▶ **REQUEST**:
Could you copy the whole listing below exactly as written?

▶ **SUPPLIED DATA**:
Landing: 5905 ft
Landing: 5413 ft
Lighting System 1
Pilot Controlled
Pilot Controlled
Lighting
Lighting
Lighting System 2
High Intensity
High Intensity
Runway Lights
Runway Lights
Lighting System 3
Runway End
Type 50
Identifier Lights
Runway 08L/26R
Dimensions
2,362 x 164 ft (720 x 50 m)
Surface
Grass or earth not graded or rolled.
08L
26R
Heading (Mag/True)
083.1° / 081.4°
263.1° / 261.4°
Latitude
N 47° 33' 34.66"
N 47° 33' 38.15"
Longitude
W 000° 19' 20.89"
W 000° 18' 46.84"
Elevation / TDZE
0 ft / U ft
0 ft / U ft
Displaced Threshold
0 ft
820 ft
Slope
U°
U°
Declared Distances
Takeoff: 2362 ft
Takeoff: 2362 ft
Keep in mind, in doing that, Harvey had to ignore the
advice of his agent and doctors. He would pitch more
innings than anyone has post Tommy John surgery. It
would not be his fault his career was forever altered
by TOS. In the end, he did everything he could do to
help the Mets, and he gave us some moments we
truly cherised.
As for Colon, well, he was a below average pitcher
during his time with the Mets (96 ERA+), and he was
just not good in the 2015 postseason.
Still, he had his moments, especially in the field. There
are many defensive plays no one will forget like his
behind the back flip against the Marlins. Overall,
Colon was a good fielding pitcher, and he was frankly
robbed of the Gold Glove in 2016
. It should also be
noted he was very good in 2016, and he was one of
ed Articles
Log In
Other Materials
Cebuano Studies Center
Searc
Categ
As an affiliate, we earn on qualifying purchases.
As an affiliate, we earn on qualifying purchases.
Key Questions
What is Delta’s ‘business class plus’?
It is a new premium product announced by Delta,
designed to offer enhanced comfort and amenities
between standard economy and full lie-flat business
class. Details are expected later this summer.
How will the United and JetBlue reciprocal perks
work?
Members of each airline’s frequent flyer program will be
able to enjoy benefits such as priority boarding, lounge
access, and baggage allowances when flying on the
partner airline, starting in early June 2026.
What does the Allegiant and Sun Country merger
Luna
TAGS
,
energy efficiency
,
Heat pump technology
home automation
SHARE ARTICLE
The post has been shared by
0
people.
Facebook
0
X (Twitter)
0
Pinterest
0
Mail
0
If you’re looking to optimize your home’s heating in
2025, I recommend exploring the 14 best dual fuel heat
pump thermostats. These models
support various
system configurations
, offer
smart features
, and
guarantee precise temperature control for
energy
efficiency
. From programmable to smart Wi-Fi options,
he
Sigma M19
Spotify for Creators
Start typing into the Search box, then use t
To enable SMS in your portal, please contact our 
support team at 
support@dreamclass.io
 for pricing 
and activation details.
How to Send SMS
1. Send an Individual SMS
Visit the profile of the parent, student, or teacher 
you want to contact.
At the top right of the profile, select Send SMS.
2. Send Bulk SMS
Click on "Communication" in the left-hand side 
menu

▶ **OUTPUT BELOW**:
Landing: 5905 ft
Landing: 5413 ft
Lighting System 1
Pilot Controlled
Pilot Controlled
Lighting
Lighting
Lighting System 2
High Intensity
High Intensity
Runway Lights
Runway Lights
Lighting System 3
Runway End
Type 50
Identifier Lights
Runway 08L/26R
Dimensions
2,362 x 164 ft (720 x 50 m)
Surface
Grass or earth not graded or rolled.
08L
26R
Heading (Mag/True)
083.1° / 081.4°
263.1° / 261.4°
Latitude
N 47° 33' 34.66"
N 47° 33' 38.15"
Longitude
W 000° 19' 20.89"
W 000° 18' 46.84"
Elevation / TDZE
0 ft / U ft
0 ft / U ft
Displaced Threshold
0 ft
820 ft
Slope
U°
U°
Declared Distances
Takeoff: 2362 ft
Takeoff: 2362 ft
Keep in mind, in doing that, Harvey had to ignore the
advice of his agent and doctors. He would pitch more
innings than anyone has post Tommy John surgery. It
would not be his fault his career was forever altered
by TOS. In the end, he did everything he could do to
help the Mets, and he gave us some moments we
truly cherised.
As for Colon, well, he was a below average pitcher
during his time with the Mets (96 ERA+), and he was
just not good in the 2015 postseason.
Still, he had his moments, especially in the field. There
are many defensive plays no one will forget like his
behind the back flip against the Marlins. Overall,
Colon was a good fielding pitcher, and he was frankly
robbed of the Gold Glove in 2016
. It should also be
noted he was very good in 2016, and he was one of
ed Articles
Log In
Other Materials
Cebuano Studies Center
Searc
Categ
As an affiliate, we earn on qualifying purchases.
As an affiliate, we earn on qualifying purchases.
Key Questions
What is Delta’s ‘business class plus’?
It is a new premium product announced by Delta,
designed to offer enhanced comfort and amenities
between standard economy and full lie-flat business
class. Details are expected later this summer.
How will the United and JetBlue reciprocal perks
work?
Members of each airline’s frequent flyer program will be
able to enjoy benefits such as priority boarding, lounge
access, and baggage allowances when flying on the
partner airline, starting in early June 2026.
What does the Allegiant and Sun Country merger
Luna
TAGS
,
energy efficiency
,
Heat pump technology
home automation
SHARE ARTICLE
The post has been shared by
0
people.
Facebook
0
X (Twitter)
0
Pinterest
0
Mail
0
If you’re looking to optimize your home’s heating in
2025, I recommend exploring the 14 best dual fuel heat
pump thermostats. These models
support various
system configurations
, offer
smart features
, and
guarantee precise temperature control for
energy
efficiency
. From programmable to smart Wi-Fi options,
he
Sigma M19
Spotify for Creators
Start typing into the Search box, then use t
To enable SMS in your portal, please contact our 
support team at 
support@dreamclass.io
 for pricing 
and activation details.
How to Send SMS
1. Send an Individual SMS
Visit the profile of the parent, student, or teacher 
you want to contact.
At the top right of the profile, select Send SMS.
2. Send Bulk SMS
Click on "Communication" in the left-hand side 
menu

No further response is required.